Sunday, May 28, 2006

What a man was 2000 years ago means nothing at all to me today

My road trip included 3 visits to In-N-Out Burger in a week. This is hands down my favorite fast food place, though their fries suck, their menu is limited and I don't even eat their burgers. What I get isn't on their menu: Grilled cheese with grilled onions and no "special" sauce, ketchup and mustard instead.

It's a bit nontraditional - the bread isn't grilled, it's just a hamburger with no meat patty. But they use really fresh ingredients - the bun is nice and squishy, it's real cheese, and the lettuce and tomato aren't those wilted, over-engineered imitation vegetables you'd find at McDoof's or one of those other lower-quality places.

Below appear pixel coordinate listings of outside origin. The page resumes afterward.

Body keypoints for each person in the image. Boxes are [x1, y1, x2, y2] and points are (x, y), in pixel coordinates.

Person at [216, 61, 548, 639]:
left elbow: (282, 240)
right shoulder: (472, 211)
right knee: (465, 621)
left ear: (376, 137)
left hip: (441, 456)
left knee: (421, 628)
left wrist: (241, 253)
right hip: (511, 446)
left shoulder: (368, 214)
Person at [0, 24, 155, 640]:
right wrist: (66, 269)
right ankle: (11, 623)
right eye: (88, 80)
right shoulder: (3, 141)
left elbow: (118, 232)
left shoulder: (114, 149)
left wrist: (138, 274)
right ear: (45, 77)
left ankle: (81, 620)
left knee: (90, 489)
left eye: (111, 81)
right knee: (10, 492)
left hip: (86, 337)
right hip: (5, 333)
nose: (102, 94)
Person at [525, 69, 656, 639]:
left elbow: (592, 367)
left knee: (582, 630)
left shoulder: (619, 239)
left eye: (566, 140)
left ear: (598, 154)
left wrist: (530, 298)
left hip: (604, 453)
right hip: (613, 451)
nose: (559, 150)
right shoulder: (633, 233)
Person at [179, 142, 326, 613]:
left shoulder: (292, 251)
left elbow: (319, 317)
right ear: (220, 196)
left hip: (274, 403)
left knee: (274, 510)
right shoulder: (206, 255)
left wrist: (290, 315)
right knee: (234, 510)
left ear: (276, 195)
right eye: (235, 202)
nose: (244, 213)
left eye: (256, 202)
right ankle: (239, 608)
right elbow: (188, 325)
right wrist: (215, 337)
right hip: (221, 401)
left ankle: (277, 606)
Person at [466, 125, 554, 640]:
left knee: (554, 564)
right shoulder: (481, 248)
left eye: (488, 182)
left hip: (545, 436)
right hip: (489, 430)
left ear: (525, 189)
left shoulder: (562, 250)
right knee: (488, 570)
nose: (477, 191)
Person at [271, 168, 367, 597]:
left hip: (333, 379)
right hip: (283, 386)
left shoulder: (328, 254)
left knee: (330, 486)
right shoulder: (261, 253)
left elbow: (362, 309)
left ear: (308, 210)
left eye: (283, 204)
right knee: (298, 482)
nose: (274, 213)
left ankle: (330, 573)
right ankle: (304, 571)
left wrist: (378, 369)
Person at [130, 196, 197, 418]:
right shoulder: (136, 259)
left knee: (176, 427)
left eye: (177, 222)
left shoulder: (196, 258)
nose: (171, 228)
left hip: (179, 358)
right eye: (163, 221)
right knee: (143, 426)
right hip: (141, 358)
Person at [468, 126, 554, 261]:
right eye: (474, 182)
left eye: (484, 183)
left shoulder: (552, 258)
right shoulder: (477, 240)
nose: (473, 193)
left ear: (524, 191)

In-N-Out is a family owned chain, which doesn't franchise, and they tell you that on their paper bags. The other thing they print on their bags (and cups and other paper products) is a Bible verse - a different one on each product. Not the entire verse, just the reference to the verse. Normally this sort of thing would bother me, since I'm really opposed to having religion shoved in my face when I'm not expecting it.

However, in this case it doesn't bother me. It's unobtrusive - you usually have to look at the bottom of the cup, or the bottom seam of the bag to find it, plus, the fact that it's just the reference to the verse makes it kind of cool, like a puzzle. Sort of like "hey, if you want to know more about it, go look it up yourself." Not being too familiar with the Bible (though it made for interesting reading during super-boring Religion class lectures in high school), I don't know what the verses are. When I was working at Deloitte, a group of us went to In-N-Out for lunch, and Nicole, one of my teammates, told us what they all were - she had this incredible photographic memory of Bible verses.

Not all companies are this subtle about expressing their religious views. Our very own Alaska Airlines here in Seattle has a really annoying practice of giving you a small card with a Bible verse on it with your meal. Not just a reference, mind you, but an actual verse, and one that refers specifically to Jesus, usually. I could almost forgive a general "Be good to others" or "God is great" verse, as that would cover most religious beliefs. Fortunately most Alaska flights are so short that you don't get a meal, so I haven't seen one of these in a long time. When I did get one, I made it a point to return it to the flight attendant.

This practice irritates me to no end - I've actually written to Alaska Airlines to complain, as have a few of my non-Christian friends, and we got a totally flippant response from Customer Service that said something to the effect of "A lot of people like it so too bad for you" and no apology. Apparently others have complained as well.

Do they not realize that it might come across as offensive to non-Christians, who aren't exactly a small percentage of people in this country? I'm all for private companies pushing their own beliefs and not hiring those who don't adhere to them, but when you're providing a service, is it really necessary to foist those beliefs on your paying customers? (Now if you're a Christian bookstore or some other religion-based business, that's a different story since your customers are actually interested in your religious values.) Unfortunately, Alaska's hub is in Seattle and their prices are often the lowest so I can't boycott them without majorly inconveniencing myself.

I'm not opposed to religion - I just don't want other people to try to convert me or shove their beliefs in my face. To me, religion is very private, and if you want to share it with other people, wait for them to ask, or share it with those who you know have common beliefs. I have friends who are deeply religious and yet don't ever mention that they think I'm going to hell, or that I really should think about going to church/accepting Jesus as my savior/watching the xyz religious movie with them. I really appreciate those friends - I know their faith makes them who they are, and it may be telling them to share it with others, but they seem to "get" that it's not something I want to address in our relationship.

So, did I stir up a hornet's nest with this topic? :)


  1. Generally I don't like having religion shoved into my face either, but sometimes I'm curious why the adolescent teenagers who dress up in suits and approach random strangers on behalf of the Church of Latter Day Saints NEVER approach me. Perhaps they are only allowed to talk to other boys.

  2. I agree with you.No one has a right to impose the views of their religion on others unless asked.